There are certain members of the faculty who will swear on the Bible that several illegitimate children were conceived on those couches. And despite the fact that they are almost the grossest things I have ever had the misfortune to be in the same room with, every time I enter the broadcasting room, there are fifteen kids all lounging around on them, doing nothing.

So there are actually two reasons I wanted to get rid of those couches:

1. They are disgusting.
2. They breed laziness.

Yesterday the other teacher (Mrs. OT, from now on) and I were discussing plans for this year when the janitor came in and apologized for not being able to remove the couches yet. I said it was fine, as long as it was done by next week.

Well, Mrs. OT just about fell off her chair. "Can we talk about this?" she asked.

"I've pretty much made up my mind," I said.

"What will people sit on?"

"I'm moving in tables so it will be more like a conference room. It will give the kids a place to work and it will be more professional," I explained.

And the kraken, it was released.

"Is this how it's going to be?" she asked. "You making decisions and I don't have a say in them?"

"I made an executive decision," I said. "You weren't here to have a discussion, and frankly, those couches are a health hazard."

She began sputtering and moaning, and I sat. I did not say a word, and I did not roll my eyes, which was quite a feat, actually.

"If this is what's going to happen, I think I may have made a huge mistake in turning this over to you," she finally said.


Fine. FINE. Whatever. She is allowed to feel like she's being pushed aside, I can understand that. And I do have a tendency to bulldoze, I admit it.

If she had not just spend 30 minutes telling me why every idea I had was utter crap, I might have been more sympathetic. But I was not.

She continued along the same lines, and I interrupted her: "What, exactly, is your goal for the class?" I asked. "What do YOU want to see this class produce?"

She proceeded to give me a HISTORY of the class, a detailed account of the many times both the school board and our own administrators had screwed her over, ten thousand excuses for the class's increased suckage, and a grandstanding speech about the importance of arts in the school.
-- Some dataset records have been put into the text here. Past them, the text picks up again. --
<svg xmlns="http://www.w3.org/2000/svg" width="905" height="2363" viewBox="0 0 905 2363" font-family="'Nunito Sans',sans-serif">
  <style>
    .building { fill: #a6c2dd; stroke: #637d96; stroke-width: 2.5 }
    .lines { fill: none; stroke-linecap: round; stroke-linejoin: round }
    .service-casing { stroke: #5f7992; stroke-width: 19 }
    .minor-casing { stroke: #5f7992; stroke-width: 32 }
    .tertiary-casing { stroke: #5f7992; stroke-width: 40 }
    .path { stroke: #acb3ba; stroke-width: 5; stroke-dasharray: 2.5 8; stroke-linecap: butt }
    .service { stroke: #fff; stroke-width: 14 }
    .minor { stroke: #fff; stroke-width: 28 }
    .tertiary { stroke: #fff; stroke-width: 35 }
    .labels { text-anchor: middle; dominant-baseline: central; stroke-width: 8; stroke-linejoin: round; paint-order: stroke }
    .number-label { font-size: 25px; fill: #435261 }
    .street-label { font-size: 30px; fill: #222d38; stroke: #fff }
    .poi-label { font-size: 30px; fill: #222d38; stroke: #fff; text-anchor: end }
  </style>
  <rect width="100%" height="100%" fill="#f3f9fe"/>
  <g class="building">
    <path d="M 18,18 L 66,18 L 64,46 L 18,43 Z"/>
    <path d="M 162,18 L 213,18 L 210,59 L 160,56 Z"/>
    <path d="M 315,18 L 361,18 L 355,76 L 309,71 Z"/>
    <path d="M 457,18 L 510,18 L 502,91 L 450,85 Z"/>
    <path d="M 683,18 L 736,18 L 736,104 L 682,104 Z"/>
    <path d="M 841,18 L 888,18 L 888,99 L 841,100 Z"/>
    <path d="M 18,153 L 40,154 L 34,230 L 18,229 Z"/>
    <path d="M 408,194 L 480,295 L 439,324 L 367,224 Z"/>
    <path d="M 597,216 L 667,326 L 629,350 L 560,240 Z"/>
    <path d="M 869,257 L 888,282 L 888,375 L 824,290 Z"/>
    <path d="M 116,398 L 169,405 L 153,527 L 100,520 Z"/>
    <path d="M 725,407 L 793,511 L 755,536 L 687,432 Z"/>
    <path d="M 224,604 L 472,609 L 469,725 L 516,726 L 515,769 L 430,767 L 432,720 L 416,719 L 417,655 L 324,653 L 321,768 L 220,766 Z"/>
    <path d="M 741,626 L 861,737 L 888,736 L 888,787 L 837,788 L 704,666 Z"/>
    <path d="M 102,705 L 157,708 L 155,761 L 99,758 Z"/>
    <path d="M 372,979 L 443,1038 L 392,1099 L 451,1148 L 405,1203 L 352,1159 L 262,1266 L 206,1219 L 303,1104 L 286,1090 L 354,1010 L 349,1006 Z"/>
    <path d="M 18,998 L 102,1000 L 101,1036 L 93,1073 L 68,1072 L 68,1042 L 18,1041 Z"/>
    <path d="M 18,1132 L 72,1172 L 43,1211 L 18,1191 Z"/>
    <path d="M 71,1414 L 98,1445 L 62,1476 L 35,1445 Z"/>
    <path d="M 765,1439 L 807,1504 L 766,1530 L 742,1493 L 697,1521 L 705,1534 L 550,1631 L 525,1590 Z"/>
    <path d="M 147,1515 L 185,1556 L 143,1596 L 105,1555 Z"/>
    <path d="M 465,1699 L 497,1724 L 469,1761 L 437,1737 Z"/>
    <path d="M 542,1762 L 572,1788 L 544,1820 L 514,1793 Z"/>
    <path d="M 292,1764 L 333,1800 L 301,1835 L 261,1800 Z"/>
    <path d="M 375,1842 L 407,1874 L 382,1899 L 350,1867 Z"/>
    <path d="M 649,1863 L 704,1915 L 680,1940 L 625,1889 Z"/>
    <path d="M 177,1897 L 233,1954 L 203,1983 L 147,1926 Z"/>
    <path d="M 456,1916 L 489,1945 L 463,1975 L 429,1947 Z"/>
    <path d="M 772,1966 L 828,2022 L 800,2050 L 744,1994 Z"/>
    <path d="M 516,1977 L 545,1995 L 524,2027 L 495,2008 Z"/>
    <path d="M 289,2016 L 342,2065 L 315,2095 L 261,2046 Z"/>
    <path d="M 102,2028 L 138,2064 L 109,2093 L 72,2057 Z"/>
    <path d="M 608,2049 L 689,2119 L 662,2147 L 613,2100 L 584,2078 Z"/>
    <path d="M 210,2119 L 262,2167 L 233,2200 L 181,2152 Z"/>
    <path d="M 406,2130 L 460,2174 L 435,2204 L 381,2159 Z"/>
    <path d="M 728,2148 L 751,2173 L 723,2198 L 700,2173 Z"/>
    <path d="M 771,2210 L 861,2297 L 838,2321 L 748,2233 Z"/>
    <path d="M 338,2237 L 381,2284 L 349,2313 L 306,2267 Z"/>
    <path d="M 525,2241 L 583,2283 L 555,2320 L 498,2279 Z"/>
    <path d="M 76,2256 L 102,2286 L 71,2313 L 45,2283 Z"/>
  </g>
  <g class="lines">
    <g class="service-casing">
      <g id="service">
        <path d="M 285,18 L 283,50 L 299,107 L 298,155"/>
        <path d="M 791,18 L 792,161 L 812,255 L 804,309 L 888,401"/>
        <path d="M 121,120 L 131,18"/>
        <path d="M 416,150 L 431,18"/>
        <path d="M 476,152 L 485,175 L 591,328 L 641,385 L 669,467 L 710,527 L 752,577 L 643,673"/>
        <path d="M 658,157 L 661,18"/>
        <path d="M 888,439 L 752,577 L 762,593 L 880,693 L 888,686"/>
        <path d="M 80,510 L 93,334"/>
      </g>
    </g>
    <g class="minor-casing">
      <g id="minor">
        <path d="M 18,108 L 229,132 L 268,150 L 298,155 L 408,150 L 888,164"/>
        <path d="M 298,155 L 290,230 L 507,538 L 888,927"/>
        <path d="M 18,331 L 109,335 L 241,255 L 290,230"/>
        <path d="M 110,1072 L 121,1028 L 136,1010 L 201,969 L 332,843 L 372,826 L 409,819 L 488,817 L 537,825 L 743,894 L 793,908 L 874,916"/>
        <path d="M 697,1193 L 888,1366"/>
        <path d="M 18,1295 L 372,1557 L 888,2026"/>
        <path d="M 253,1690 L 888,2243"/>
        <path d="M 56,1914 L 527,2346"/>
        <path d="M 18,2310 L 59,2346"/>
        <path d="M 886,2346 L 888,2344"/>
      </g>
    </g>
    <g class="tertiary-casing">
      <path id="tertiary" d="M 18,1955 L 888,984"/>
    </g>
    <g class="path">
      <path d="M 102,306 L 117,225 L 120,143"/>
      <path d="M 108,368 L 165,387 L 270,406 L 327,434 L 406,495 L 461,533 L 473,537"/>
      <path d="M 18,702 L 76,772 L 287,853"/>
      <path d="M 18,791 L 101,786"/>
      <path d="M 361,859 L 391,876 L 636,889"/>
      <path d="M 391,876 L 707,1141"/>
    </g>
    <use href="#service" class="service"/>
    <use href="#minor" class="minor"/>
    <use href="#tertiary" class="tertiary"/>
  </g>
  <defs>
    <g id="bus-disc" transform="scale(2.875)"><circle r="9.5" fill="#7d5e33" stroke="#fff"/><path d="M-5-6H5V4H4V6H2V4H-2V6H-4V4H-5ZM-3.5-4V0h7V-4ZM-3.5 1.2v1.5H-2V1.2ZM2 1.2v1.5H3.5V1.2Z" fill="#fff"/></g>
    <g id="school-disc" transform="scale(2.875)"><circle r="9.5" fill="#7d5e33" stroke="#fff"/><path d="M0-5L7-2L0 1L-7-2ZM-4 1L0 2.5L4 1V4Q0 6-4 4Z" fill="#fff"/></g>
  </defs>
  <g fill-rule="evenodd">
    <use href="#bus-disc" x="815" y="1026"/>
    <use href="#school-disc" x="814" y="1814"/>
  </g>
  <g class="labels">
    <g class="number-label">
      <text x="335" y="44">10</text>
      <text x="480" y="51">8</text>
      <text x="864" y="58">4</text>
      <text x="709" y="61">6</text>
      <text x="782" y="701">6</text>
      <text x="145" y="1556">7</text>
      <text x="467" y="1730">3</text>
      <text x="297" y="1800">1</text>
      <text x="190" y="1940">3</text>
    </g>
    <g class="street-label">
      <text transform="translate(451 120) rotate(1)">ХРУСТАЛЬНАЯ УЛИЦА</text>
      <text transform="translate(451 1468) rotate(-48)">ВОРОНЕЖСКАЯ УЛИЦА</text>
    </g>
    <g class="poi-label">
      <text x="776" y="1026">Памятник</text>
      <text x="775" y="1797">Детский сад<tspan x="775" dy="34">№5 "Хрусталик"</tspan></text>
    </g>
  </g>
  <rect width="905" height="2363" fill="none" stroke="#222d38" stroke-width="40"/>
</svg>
In addition, she burst into tears. Twice.


Once again, I sat without saying a word, stone-faced. However, in my head, I was definitely saying, "ARE YOU FREAKING KIDDING ME."

When she finished, I said, "Let me tell you what I envision," and I gave her detailed, specific changes I wanted, plans for enacting those changes, and a timeline for said changes.

She began to protest, and I cut her off. "I do know a little something about making something out of nothing," I said. "I also know that creative people NEED structure, or nothing will get done. Furthermore, from my own experience, I know that if someone is not standing over my shoulder, or if someone gives me the ability NOT to work, I will take full advantage of that, and so will these students; I HAVE SEEN IT FIRSTHAND. I recognize that I am a control freak, but I have learned to put that to good use in motivating other people. I have high expectations and I intend to be watching every move these kids make or they WILL NOT WORK."

"Do you think I don't do that?" she asked.


I told a blatant lie: "I'm sure you do that." LIES LIES LIES. "But given the amount of talent, given the amount of creativity that I've seen enter that room every year, the production level falls far short of both my expectations and their potential, and I intend to change that." [and I continued in my head, "Because I will NOT have MY name attached to a bowl of poo-colored ROT."]

The resulting stream of excuses and tears what exactly what I expected, and exactly the sort of thing I do not have the patience for. Every flaw had an attached justification that just didn't make sense, every imperfection was someone else's fault.

Once again, I remained silent. It seemed like the best defense. There was no way I was going to give in, but I didn't know how to stop her other than to tell her to just SHUT UP, and that seemed rude.

Eventually she ran out of words, and I said, "Why don't you tell me how I can make this happen? I want to ____." And when she started to tell me why I COULDN'T do that, I said, "Then tell me how to do it." And she did. Good grief. If only I'd thought to do that earlier, I could have saved myself TWO HOURS.

I feel like we accomplished some things, but I'm not exactly sure she's not going to undermine me at every turn. Her first instinct is to shoot me down, which is entirely counterproductive, as well as wholly annoying.

If it hadn't been lunch time, we might have continued this dance for several hours. As it was, before she left, she cried at me one more time and said, "I hope we can work together," like SHE still doubted ME.


Maybe I'M the one who's made a huge mistake.

This is a pretty realistic account, but it is, of course, from my perspective. I feel like I was pretty rude at times, and I'm not sorry.  I'm no saint, I have problems dealing with other people's bull, and I'm not exactly known for my patience or my diplomacy. Sue me.


Farrel said...

You are FOR SURE your father's daughter! Stick to your guns, and hang in there. :)


J said...

go you! don't take her BS and get done what needs to get done! those students are lucky to have you.

i can just imagine those disgusting couches. they did get moved, right??